Charivari
S’occuper de soi, c’est bien. Mais s’occuper de soi contre les autres, c’est l’horreur. Une horreur encouragée, semble-t-il…

«Arrêtez de vous saboter, vous êtes exceptionnel.» «Ne plus se gâcher la vie.» «Et si je m'aimais enfin!» «Savoir s'affirmer en toutes circonstances». «Heureux si je veux.» Etc., etc. Jeudi dernier, dans une librairie du centre de Lausanne, j'ai eu un moment de vertige. Au rayon sciences humaines/développement personnel, je me suis retrouvée face à des dizaines d'ouvrages travaillant à la restauration de l'ego, pour ne pas dire à sa célébration. Moi, moi, moi. Parce que je le vaux bien.
Je l'ai déjà écrit ici: je suis convaincue qu'il faut se faire plaisir pour faire plaisir et qu'un individu frustré sera toujours un poison pour son entourage, voire pour l'humanité. Le slogan soixante huitard «jouir sans entrave» a d'ailleurs toute ma sympathie. Mais, dans ma vision, cette jouissance n'est pas un bastion. Elle se partage, elle se transmet, elle est collective, communicative.
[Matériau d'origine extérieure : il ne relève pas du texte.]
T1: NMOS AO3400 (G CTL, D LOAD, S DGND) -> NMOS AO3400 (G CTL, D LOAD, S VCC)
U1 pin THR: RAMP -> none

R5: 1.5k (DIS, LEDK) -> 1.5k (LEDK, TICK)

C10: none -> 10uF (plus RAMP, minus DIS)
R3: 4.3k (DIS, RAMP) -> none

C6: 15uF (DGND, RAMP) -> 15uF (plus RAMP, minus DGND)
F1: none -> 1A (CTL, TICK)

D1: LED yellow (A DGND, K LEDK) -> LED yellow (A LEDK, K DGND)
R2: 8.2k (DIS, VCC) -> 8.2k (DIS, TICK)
A l'inverse, ces titres annoncent un «je» tellement peu généreux, tellement anxieux! Animé d'une telle revanche sur l'adversité, d'un tel combat pour soi contre le monde entier! Méchant coup de froid. J'exagère, j'espère. D'ailleurs, je ne les ai même pas feuilletés, ces manuels d'auto-revalorisation. Comme remède au vague-à-l'âme, je préfèrerai toujours un verre de vin et une bonne tranche de rire. Mais peut-être sont-elles tout à fait altruistes, ces recettes de mieux-être, peut-être fourmillent-elles de belles vibrations?
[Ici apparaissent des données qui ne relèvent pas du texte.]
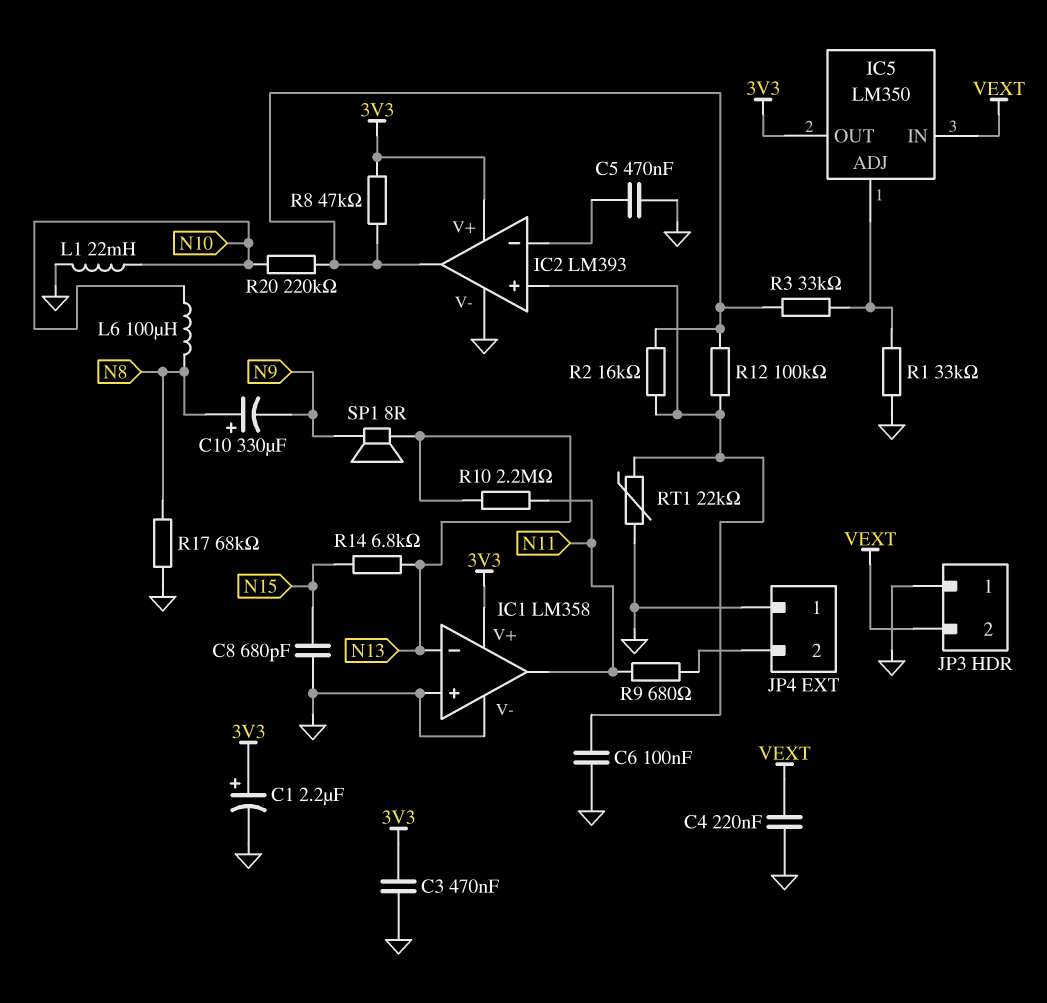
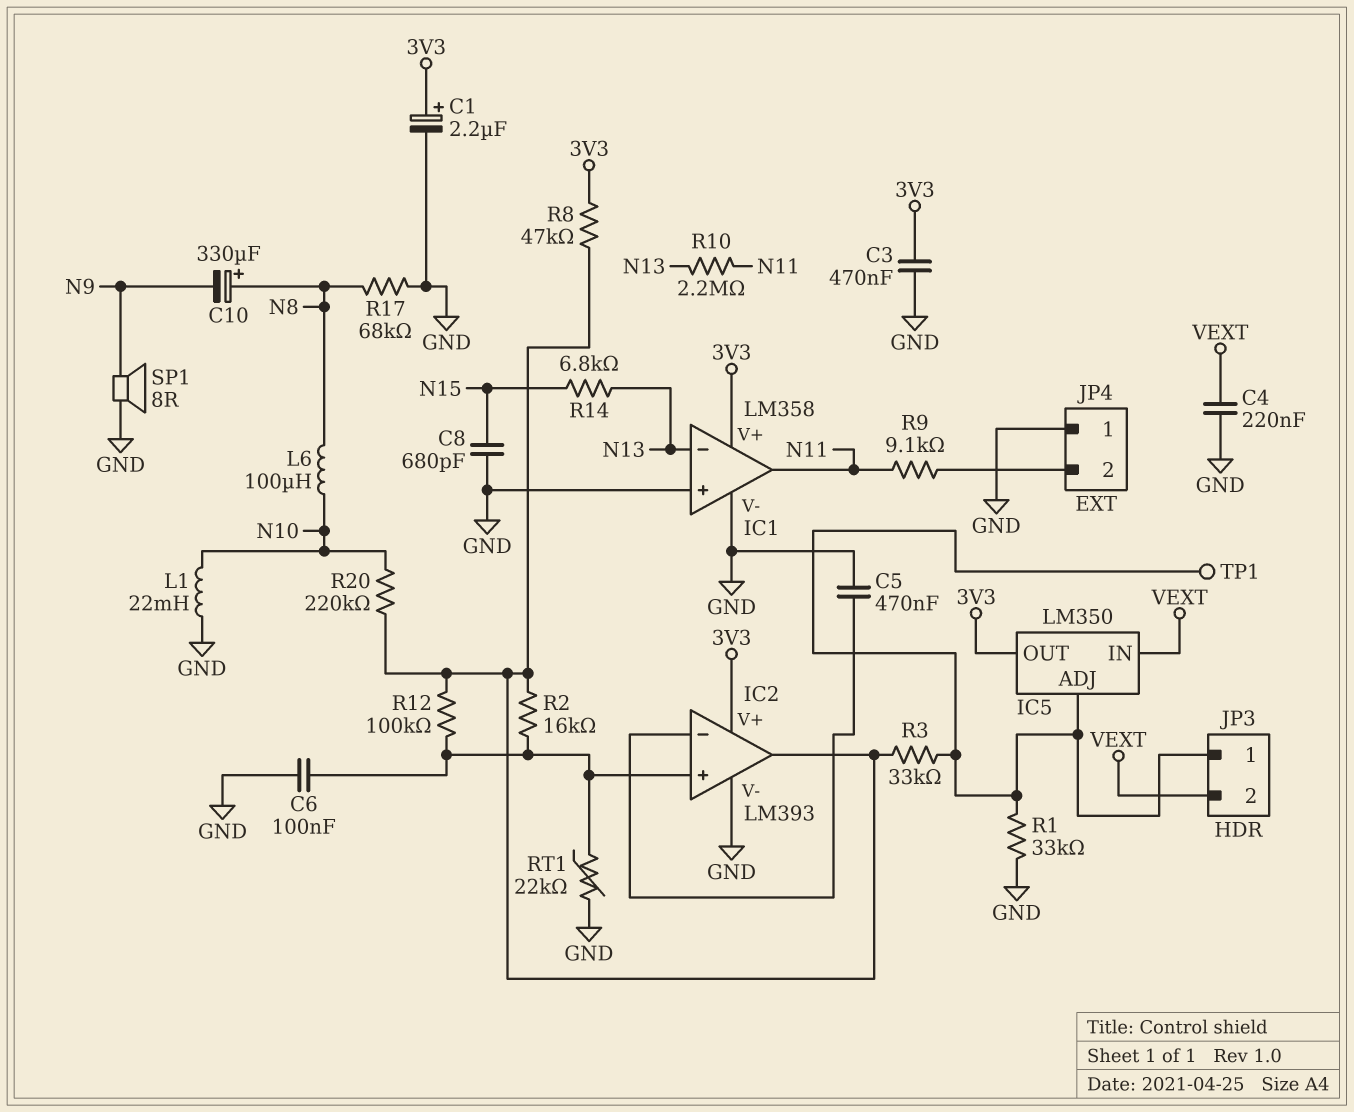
JP3 pin 1: GND -> IC5/ADJ
R9: 680 (JP4/2, N11) -> 9.1k (JP4/2, N11)
SP1: speaker 8R (N9, N13) -> speaker 8R (GND, N9)
TP1: none -> test point (IC5/ADJ)

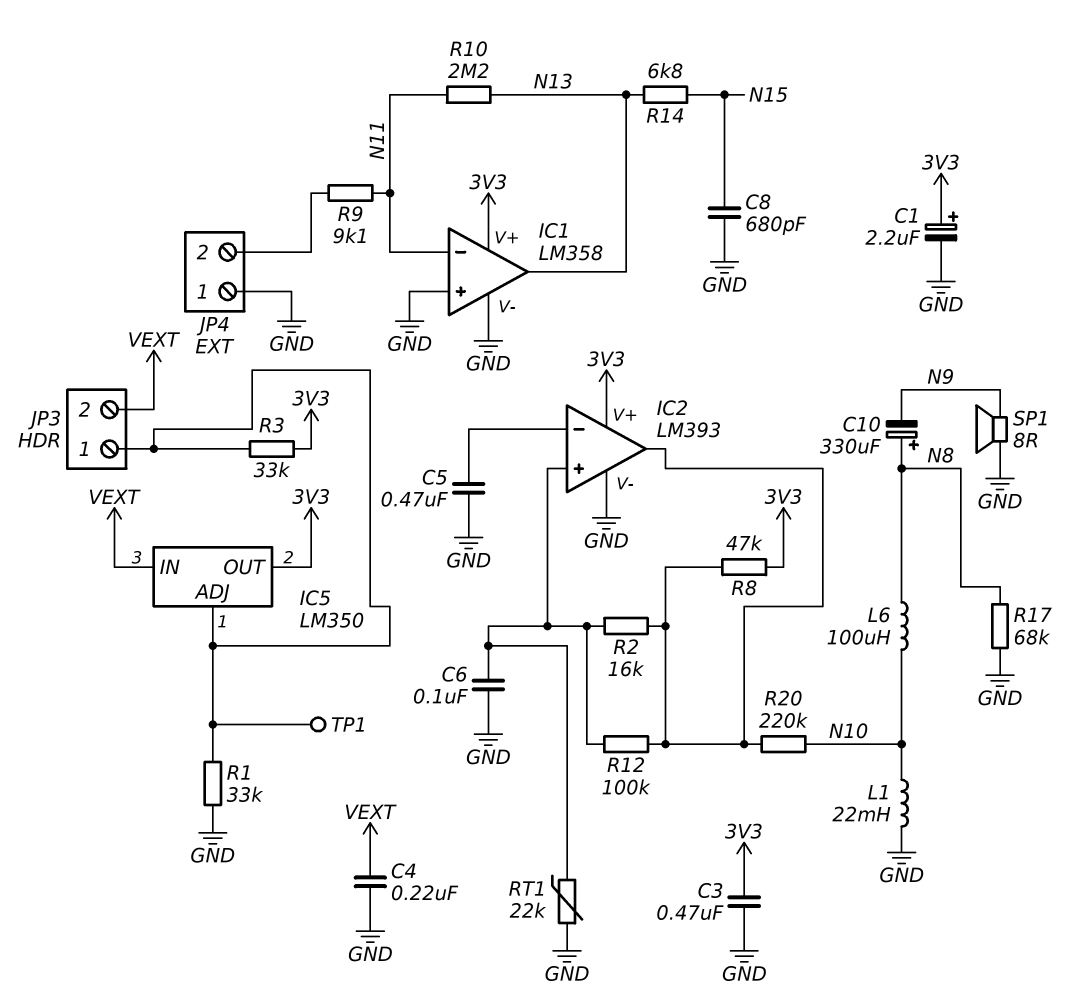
IC1 pin in-: N13 -> N11
IC1 pin out: N11 -> N13
R3: 33k (IC2/out, IC5/ADJ) -> 33k (3V3, IC5/ADJ)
J'étais prête à le croire quand j'ai par hasard côtoyé deux prototypes féminins adeptes de ces techniques de soin de soi. Ces deux heures d'espionnage citadin ont été surréalistes. Se protéger. Etre à l'écoute de son enfant intérieur. Se connecter avec ses besoins. Se positionner. Ne jamais s'oublier. Ne jamais se sacrifier. Dire son refus. Marquer son territoire. Etc. A tour de rôle, ces femmes d'une quarantaine d'années, belles au demeurant, mais grises à force de soupirs, ont dressé la liste de leurs combats sans un sourire. Pas une once d'humour, ni d'autocritique. Pas un gramme de doute, ni de questionnement. L'ego à l'assaut. Tout le temps, sans cesse.
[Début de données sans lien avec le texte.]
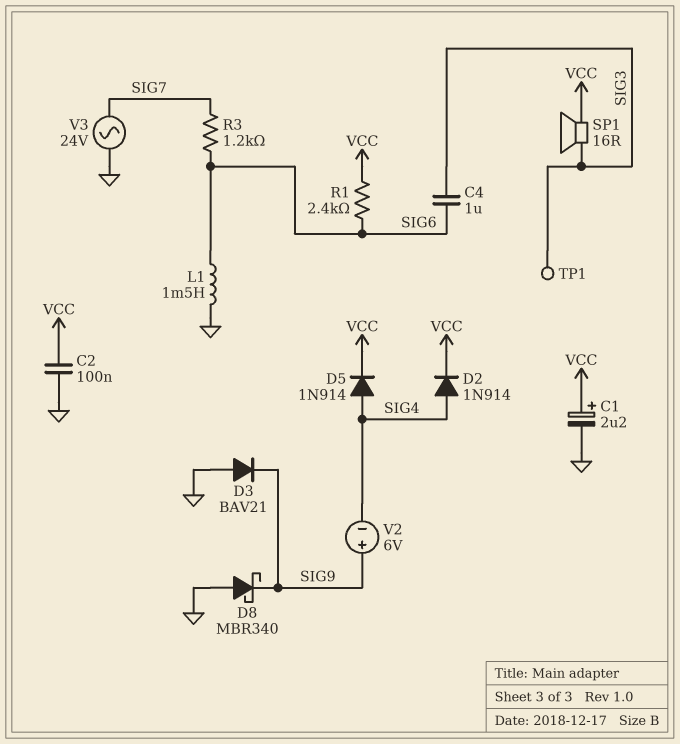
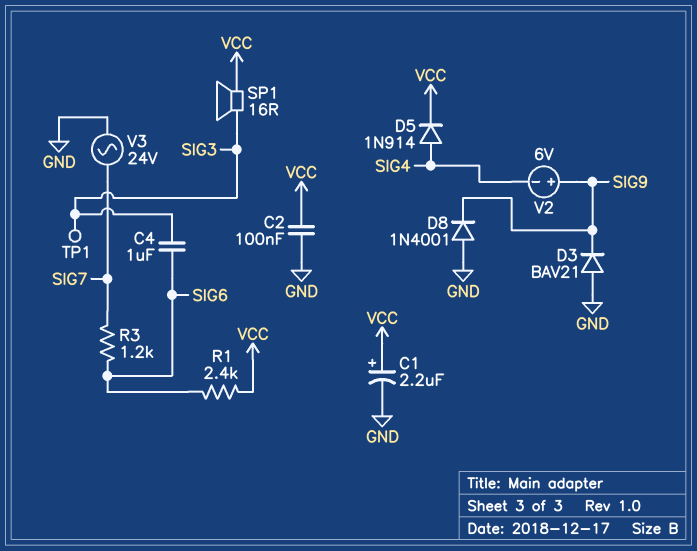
D2: diode 1N914 (A SIG4, K VCC) -> none
D8: schottky MBR340 (A GND, K SIG9) -> diode 1N4001 (A GND, K SIG9)
L1: 1.5mH (GND, SIG6) -> none

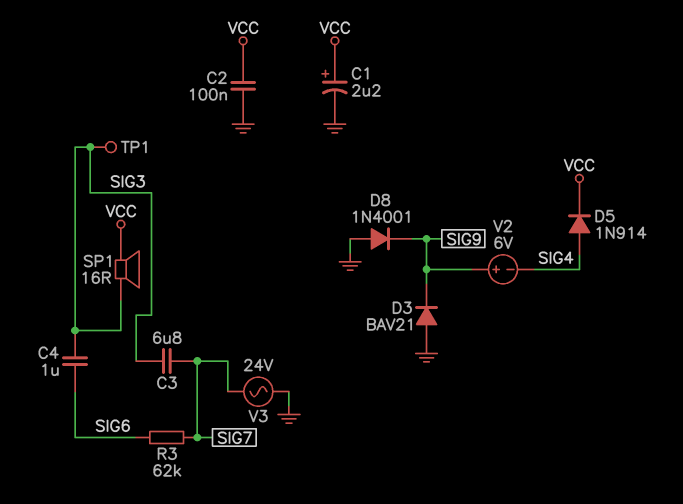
C3: none -> 6.8uF (SIG3, SIG7)
R1: 2.4k (SIG6, VCC) -> none
R3: 1.2k (SIG6, SIG7) -> 62k (SIG6, SIG7)

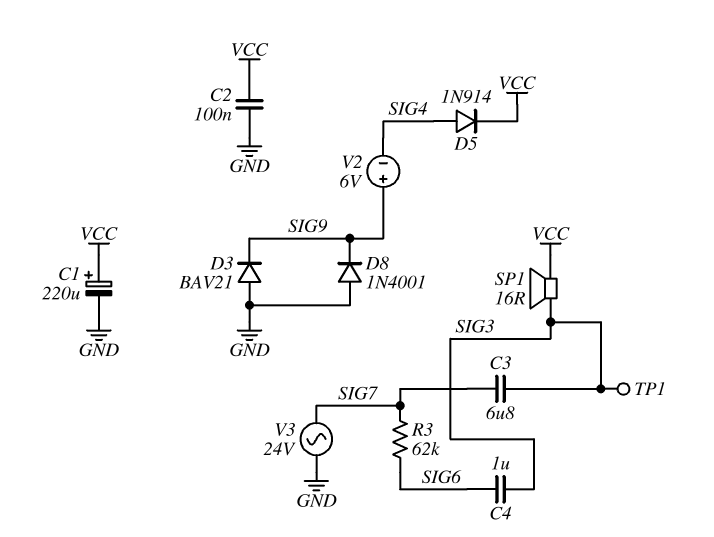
C1: 2.2uF (plus VCC, minus GND) -> 220uF (plus VCC, minus GND)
Quelle fatigue! Rien qu'en les écoutant, même distraitement, j'ai pris dix ans. Et j'étais bien heureuse qu'un comédien facétieux déboule dans le café et me raconte une de ses blagues préférées. J'ai ri, beaucoup – il imite si bien les accents romands! – et j'ai espéré secrètement qu'Acida et Amertuma, assises près de moi, profitent du bouffon un instant. Mais non, leur tour était trop épaisse, leur combat trop important. Le moi, cette prison.